The next phase of Qatar's mega power transmission and distribution project is expected to start in the current quarter of this year. The estimated $2bn worth project 'Qatar Power Transmission System Expansion-Phase 13' is scheduled to be completed by the fourth quarter of 2018, a latest report on GCC's power sector revealed.
Qatar, as part of its long-term investment plans for revamping and expanding its power sector, has earmarked over $10bn, which includes projects in all stages including those on hold but likely to be activated soon. Given the sharp growth in population (mainly due to influx of foreign workers), Qatar is witnessing significant growth in the demand for utilities. The country's peak demand of electricity in 2015 was about 7,000 megawatt (MW) of electricity and 330 million gallons per day of water, which is expected to grow by 6-8 percent. And Qatar is yet to witness the all-time peak demand of utilities in the run-up to the 2020 FIFA games preparations. The Qatar Electricity and Water Company (QEWC), country's main producer of utilities, is much ahead enhancing the installed capacity which is always maintaining big surplus than the actual peak demand.
With the completion of ongoing projects, including the Umm Al Houl plant, the estimated installed capacity is expected to exceed about 11,000 MW of electricity and 490 MIGD of water by the end of 2018.
When it comes to the combined level of investments of all the GCC countries put together, the power sector of all the six-member states will require about $50bn of investment in new power generating capacity, noted the report on GCC Power Market Overview by Ventures Onsite for Middle East Electricity.
The GCC is expected to add 76.8 gigawatts (GW) of capacity for power generation between 2016 and 2020, according to Pan-Arab energy investment bank Apicorp estimates.
The region's electricity consumption is expected to reach 856 terawatt-hours by 2020, requiring 100 GW of additional power over the next 10 years to meet the demand, noted the report, citing data from the International Renewable Energy Agency (IRENA).
Strong economic and demographic growth in GCC economies such as highly energy-intensive industrialization programs, special economic zones, industrial parks and warehousing complexes are expected to drive a dramatic surge in power consumption in these countries, including Qatar. As the demand increases, the GCC countries are also experiencing significant requirements for power sector infrastructure development.

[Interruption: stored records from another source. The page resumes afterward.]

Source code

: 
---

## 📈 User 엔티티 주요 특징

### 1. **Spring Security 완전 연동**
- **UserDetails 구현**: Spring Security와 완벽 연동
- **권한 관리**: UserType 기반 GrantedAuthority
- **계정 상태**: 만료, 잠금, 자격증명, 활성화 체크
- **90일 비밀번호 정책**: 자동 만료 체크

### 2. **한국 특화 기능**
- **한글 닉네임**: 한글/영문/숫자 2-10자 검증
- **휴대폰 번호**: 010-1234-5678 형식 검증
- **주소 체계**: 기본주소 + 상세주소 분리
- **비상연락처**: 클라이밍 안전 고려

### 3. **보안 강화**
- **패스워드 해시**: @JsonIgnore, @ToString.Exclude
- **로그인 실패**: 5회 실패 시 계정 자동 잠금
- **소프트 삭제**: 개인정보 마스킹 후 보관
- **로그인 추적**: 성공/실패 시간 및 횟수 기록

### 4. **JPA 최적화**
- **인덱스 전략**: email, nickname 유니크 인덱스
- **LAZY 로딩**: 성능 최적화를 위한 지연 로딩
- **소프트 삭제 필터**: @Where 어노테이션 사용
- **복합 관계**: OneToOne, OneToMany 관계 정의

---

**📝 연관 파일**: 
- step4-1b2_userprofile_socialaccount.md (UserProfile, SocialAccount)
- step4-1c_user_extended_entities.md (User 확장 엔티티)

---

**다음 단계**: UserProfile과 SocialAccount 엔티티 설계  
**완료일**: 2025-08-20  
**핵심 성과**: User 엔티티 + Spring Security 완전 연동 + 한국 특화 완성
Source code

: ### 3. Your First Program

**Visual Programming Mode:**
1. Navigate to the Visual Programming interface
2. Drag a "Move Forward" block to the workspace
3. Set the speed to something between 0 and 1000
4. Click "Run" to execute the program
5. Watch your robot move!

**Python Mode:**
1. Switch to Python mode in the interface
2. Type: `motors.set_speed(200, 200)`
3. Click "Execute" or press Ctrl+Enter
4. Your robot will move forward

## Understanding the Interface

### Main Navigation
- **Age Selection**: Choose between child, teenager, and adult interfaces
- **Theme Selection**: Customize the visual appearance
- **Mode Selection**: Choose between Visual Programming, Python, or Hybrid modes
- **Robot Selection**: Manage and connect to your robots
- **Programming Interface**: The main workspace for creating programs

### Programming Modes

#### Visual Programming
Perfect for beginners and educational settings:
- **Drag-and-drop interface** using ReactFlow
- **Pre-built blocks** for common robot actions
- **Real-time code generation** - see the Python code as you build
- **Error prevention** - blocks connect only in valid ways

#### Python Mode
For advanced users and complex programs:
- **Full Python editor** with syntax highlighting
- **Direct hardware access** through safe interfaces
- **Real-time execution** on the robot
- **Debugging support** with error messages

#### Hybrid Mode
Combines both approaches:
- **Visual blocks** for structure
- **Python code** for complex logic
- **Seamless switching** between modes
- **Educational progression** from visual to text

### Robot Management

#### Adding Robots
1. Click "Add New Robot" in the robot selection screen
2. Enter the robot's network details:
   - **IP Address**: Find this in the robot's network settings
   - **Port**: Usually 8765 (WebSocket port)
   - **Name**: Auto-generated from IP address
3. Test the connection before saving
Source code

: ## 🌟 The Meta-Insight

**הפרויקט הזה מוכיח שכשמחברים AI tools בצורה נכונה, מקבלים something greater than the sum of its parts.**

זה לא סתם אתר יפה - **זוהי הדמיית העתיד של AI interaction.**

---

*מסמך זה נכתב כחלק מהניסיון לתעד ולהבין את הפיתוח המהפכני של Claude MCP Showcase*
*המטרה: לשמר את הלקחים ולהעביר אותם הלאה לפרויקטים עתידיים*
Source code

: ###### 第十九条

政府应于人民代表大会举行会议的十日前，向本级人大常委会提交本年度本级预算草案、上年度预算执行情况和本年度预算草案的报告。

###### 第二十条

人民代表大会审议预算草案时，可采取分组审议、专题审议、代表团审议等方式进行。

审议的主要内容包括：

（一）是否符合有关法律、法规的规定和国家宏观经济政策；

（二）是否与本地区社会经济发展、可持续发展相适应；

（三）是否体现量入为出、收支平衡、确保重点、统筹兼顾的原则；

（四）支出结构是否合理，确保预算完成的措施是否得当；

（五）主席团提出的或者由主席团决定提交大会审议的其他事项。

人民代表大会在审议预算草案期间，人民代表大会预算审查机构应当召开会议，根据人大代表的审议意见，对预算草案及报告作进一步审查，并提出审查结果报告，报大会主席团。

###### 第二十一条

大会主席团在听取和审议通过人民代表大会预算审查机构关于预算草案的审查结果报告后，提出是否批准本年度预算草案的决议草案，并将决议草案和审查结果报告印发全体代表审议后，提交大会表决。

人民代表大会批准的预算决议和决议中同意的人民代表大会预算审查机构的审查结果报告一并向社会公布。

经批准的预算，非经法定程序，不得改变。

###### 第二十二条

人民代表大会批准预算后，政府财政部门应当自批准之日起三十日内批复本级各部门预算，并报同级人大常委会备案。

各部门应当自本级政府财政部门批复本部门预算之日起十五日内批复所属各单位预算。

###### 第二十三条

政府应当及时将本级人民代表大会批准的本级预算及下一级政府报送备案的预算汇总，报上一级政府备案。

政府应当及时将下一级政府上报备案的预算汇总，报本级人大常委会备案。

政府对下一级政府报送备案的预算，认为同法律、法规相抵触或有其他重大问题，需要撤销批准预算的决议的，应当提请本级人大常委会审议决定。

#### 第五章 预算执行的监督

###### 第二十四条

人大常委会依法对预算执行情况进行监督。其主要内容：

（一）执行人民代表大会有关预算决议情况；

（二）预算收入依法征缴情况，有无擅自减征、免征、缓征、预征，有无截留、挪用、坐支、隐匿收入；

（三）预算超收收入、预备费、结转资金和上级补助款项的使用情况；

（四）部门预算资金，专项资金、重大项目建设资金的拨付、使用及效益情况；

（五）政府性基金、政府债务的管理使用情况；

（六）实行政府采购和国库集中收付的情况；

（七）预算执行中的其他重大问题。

The GCC countries have collaborated in developing a joint Gulf power grid, to develop the region's electricity network and also help unify the six countries. The grid has already led to savings of $3bn in investments, in addition to a savings of $330m of operating costs and fuel, according to the GCC Interconnection Authority.
The total value of GCC power projects is estimated to be worth $247bn (as of February 7, 2016). Saudi Arabia registered the highest project value among the GCC countries worth $118bn followed by the UAE and Kuwait, noted the report.